## STATED GOAL
Transcribe each of the rows below, line for line, with no changes.

Saved entries
════
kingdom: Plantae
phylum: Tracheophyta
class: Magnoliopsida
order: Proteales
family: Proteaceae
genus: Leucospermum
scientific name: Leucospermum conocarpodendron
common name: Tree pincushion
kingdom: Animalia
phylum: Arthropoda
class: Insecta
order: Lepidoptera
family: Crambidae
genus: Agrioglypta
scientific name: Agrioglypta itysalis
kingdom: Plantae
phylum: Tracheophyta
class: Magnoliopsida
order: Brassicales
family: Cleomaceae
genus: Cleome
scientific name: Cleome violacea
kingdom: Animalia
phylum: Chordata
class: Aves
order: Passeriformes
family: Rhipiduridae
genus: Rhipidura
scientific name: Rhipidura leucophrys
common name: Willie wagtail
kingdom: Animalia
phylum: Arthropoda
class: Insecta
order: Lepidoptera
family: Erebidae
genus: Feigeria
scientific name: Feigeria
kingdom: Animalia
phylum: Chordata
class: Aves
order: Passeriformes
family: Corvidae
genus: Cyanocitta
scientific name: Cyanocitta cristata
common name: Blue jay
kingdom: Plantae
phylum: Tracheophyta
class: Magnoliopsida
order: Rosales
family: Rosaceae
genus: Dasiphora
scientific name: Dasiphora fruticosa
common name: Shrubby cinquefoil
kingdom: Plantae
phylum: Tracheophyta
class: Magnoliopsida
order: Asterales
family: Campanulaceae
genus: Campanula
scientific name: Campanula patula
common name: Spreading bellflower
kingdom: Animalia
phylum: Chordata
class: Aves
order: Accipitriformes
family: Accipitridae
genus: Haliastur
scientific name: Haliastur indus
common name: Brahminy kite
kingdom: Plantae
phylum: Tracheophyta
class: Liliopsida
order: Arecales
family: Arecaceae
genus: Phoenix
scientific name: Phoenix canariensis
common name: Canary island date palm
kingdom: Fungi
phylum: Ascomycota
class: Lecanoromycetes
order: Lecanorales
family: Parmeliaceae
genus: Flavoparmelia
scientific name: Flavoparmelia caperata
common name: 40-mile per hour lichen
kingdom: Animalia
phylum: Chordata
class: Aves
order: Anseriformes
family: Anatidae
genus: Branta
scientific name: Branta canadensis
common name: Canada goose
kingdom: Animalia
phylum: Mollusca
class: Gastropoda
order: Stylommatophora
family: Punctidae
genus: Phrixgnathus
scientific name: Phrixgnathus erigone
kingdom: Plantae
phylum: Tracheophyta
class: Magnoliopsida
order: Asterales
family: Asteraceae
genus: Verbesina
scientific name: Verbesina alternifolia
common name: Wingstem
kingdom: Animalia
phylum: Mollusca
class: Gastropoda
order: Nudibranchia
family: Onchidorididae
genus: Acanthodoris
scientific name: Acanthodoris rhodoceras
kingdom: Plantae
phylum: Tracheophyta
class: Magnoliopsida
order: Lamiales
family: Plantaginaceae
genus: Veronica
════
## FINAL RESULT
kingdom: Plantae
phylum: Tracheophyta
class: Magnoliopsida
order: Proteales
family: Proteaceae
genus: Leucospermum
scientific name: Leucospermum conocarpodendron
common name: Tree pincushion
kingdom: Animalia
phylum: Arthropoda
class: Insecta
order: Lepidoptera
family: Crambidae
genus: Agrioglypta
scientific name: Agrioglypta itysalis
kingdom: Plantae
phylum: Tracheophyta
class: Magnoliopsida
order: Brassicales
family: Cleomaceae
genus: Cleome
scientific name: Cleome violacea
kingdom: Animalia
phylum: Chordata
class: Aves
order: Passeriformes
family: Rhipiduridae
genus: Rhipidura
scientific name: Rhipidura leucophrys
common name: Willie wagtail
kingdom: Animalia
phylum: Arthropoda
class: Insecta
order: Lepidoptera
family: Erebidae
genus: Feigeria
scientific name: Feigeria
kingdom: Animalia
phylum: Chordata
class: Aves
order: Passeriformes
family: Corvidae
genus: Cyanocitta
scientific name: Cyanocitta cristata
common name: Blue jay
kingdom: Plantae
phylum: Tracheophyta
class: Magnoliopsida
order: Rosales
family: Rosaceae
genus: Dasiphora
scientific name: Dasiphora fruticosa
common name: Shrubby cinquefoil
kingdom: Plantae
phylum: Tracheophyta
class: Magnoliopsida
order: Asterales
family: Campanulaceae
genus: Campanula
scientific name: Campanula patula
common name: Spreading bellflower
kingdom: Animalia
phylum: Chordata
class: Aves
order: Accipitriformes
family: Accipitridae
genus: Haliastur
scientific name: Haliastur indus
common name: Brahminy kite
kingdom: Plantae
phylum: Tracheophyta
class: Liliopsida
order: Arecales
family: Arecaceae
genus: Phoenix
scientific name: Phoenix canariensis
common name: Canary island date palm
kingdom: Fungi
phylum: Ascomycota
class: Lecanoromycetes
order: Lecanorales
family: Parmeliaceae
genus: Flavoparmelia
scientific name: Flavoparmelia caperata
common name: 40-mile per hour lichen
kingdom: Animalia
phylum: Chordata
class: Aves
order: Anseriformes
family: Anatidae
genus: Branta
scientific name: Branta canadensis
common name: Canada goose
kingdom: Animalia
phylum: Mollusca
class: Gastropoda
order: Stylommatophora
family: Punctidae
genus: Phrixgnathus
scientific name: Phrixgnathus erigone
kingdom: Plantae
phylum: Tracheophyta
class: Magnoliopsida
order: Asterales
family: Asteraceae
genus: Verbesina
scientific name: Verbesina alternifolia
common name: Wingstem
kingdom: Animalia
phylum: Mollusca
class: Gastropoda
order: Nudibranchia
family: Onchidorididae
genus: Acanthodoris
scientific name: Acanthodoris rhodoceras
kingdom: Plantae
phylum: Tracheophyta
class: Magnoliopsida
order: Lamiales
family: Plantaginaceae
genus: Veronica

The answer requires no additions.